**AIM OF THE EXERCISE:**
Quote every line of the listing below verbatim, leaving out the pictures.

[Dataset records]
Segment Open

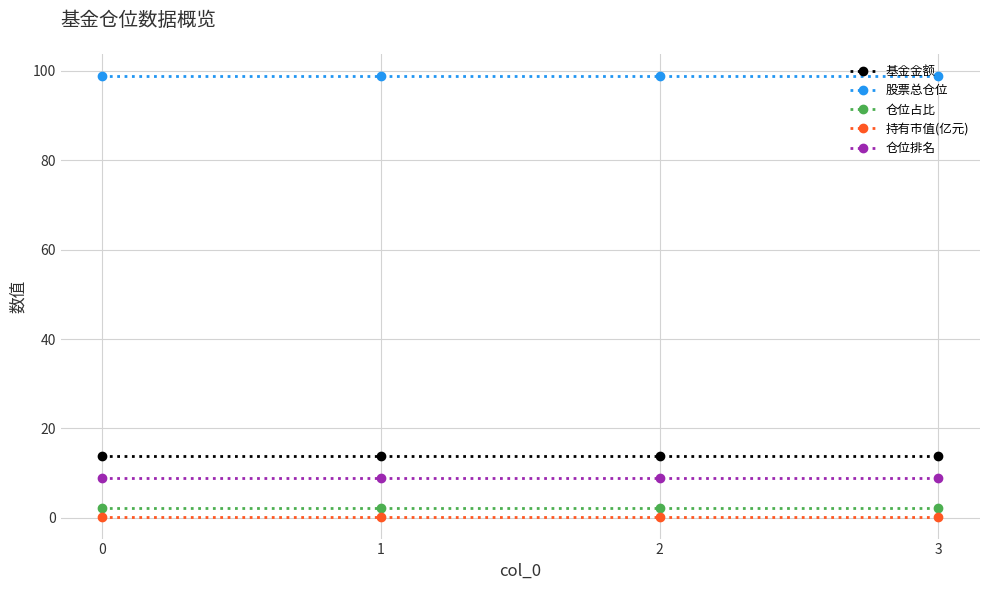

Which series has the largest total across all categories?

股票总仓位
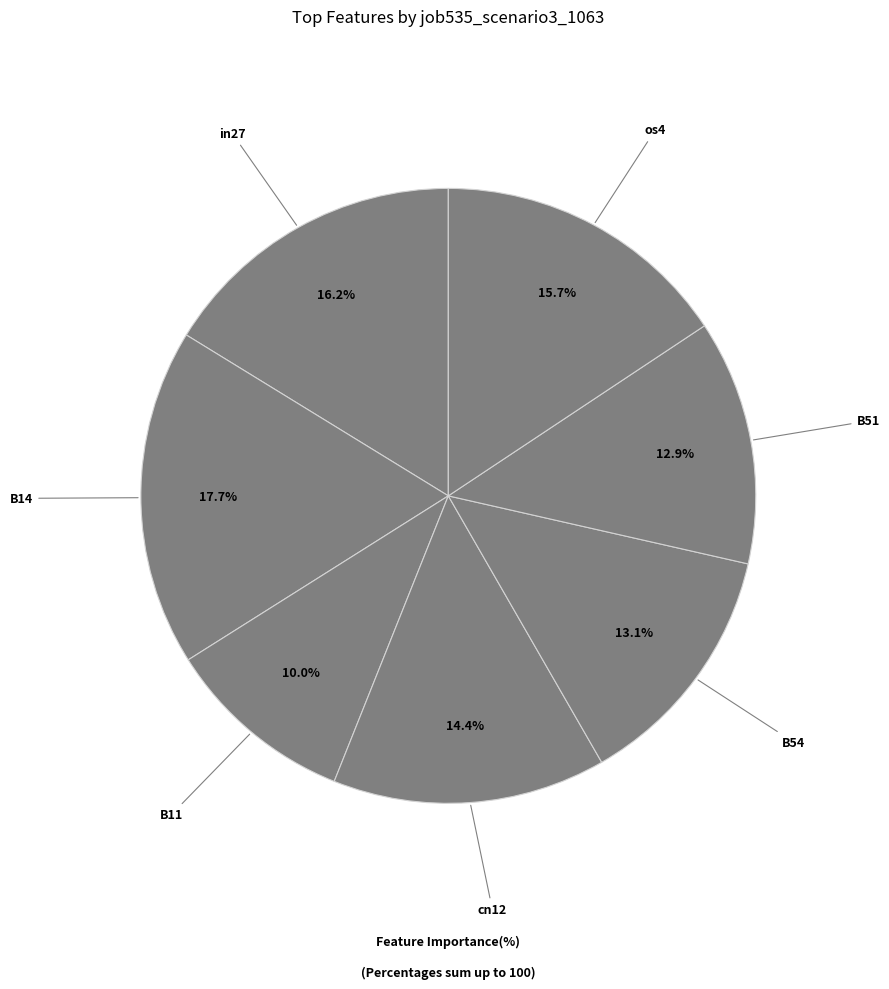

How many slices are in this pie chart?

7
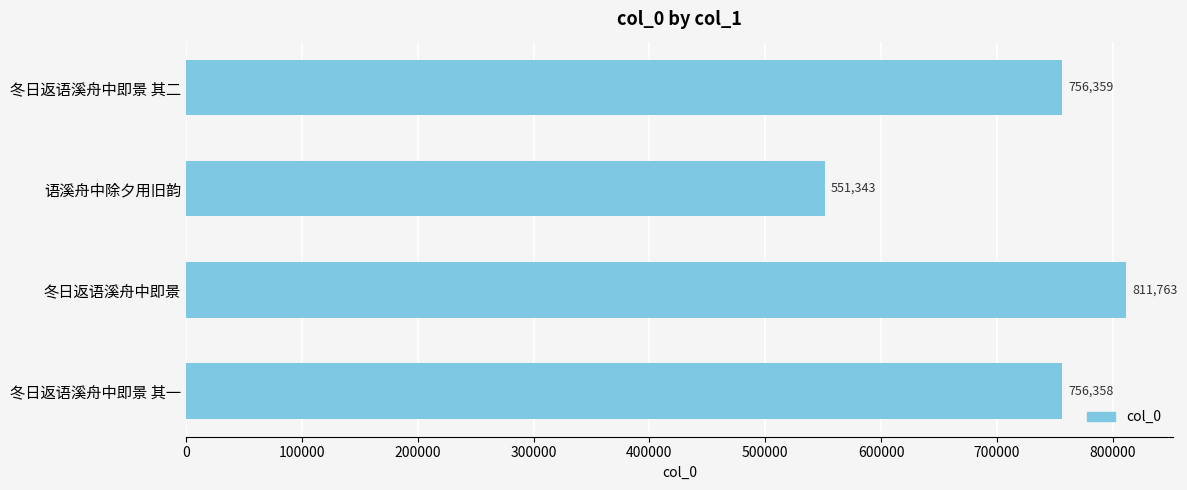

What is the difference between the maximum and minimum values?

260420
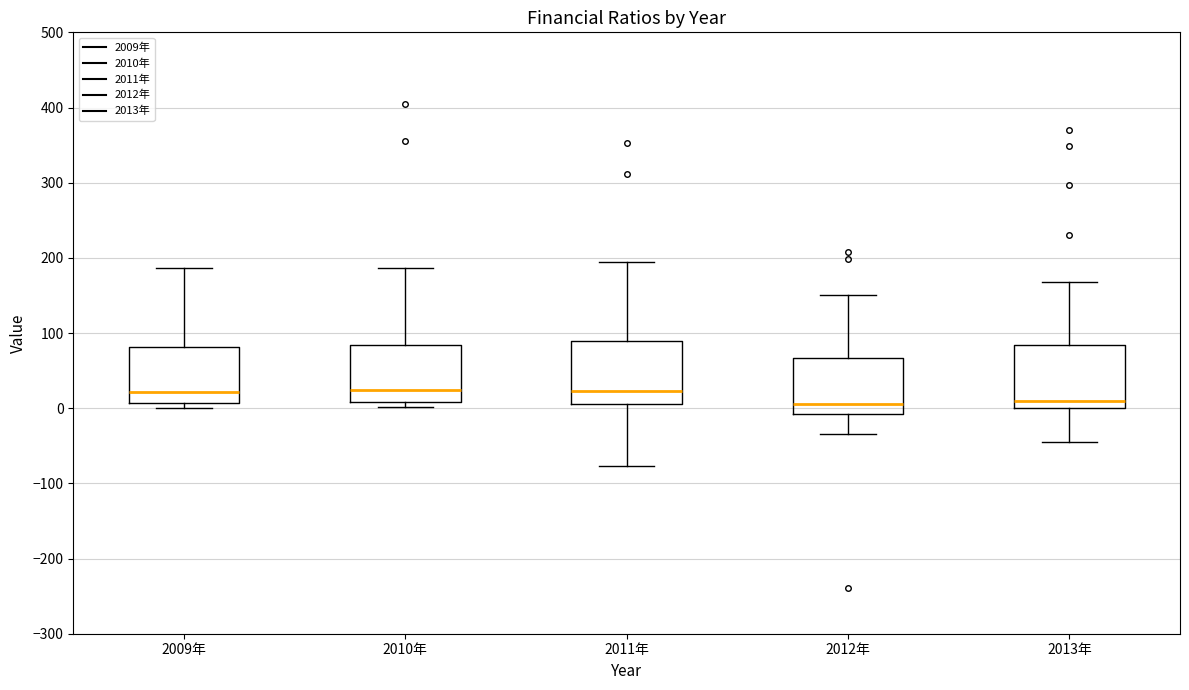

Reading left to right, read every box against the y-axis: the position of its median line, the range the box covers, and the ends of its whiskers. The values are not printed on the chart, so give them approximately, as read against the axis.

2009年: median 20, box 10 to 80, whiskers 0 to 190
2010年: median 20, box 10 to 80, whiskers 0 to 190
2011年: median 20, box 10 to 90, whiskers -80 to 190
2012年: median 10, box -10 to 70, whiskers -30 to 150
2013年: median 10, box 0 to 80, whiskers -40 to 170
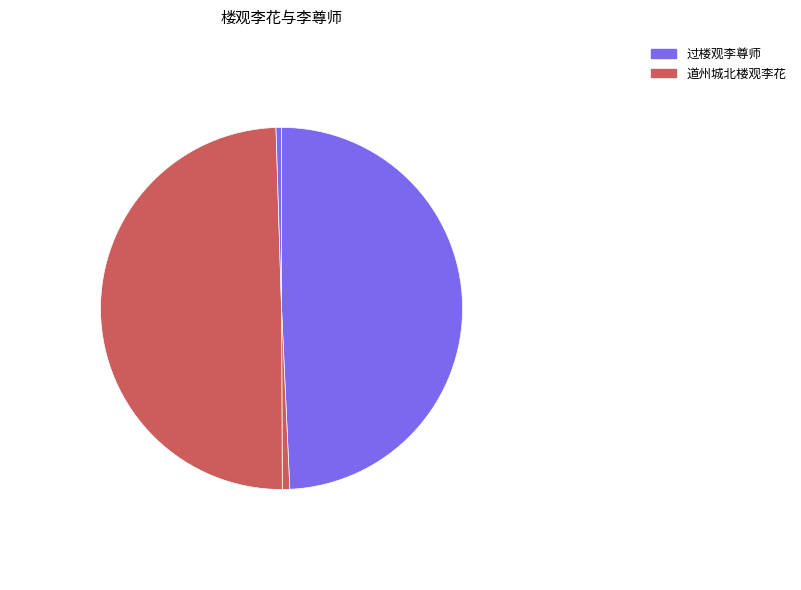

How many segments does this pie chart have?

4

Segment Closed

**SOLUTION FOR THIS PROBLEM:**
Which series has the largest total across all categories?

股票总仓位

How many slices are in this pie chart?

7

What is the difference between the maximum and minimum values?

260420

Reading left to right, read every box against the y-axis: the position of its median line, the range the box covers, and the ends of its whiskers. The values are not printed on the chart, so give them approximately, as read against the axis.

2009年: median 20, box 10 to 80, whiskers 0 to 190
2010年: median 20, box 10 to 80, whiskers 0 to 190
2011年: median 20, box 10 to 90, whiskers -80 to 190
2012年: median 10, box -10 to 70, whiskers -30 to 150
2013年: median 10, box 0 to 80, whiskers -40 to 170

How many segments does this pie chart have?

4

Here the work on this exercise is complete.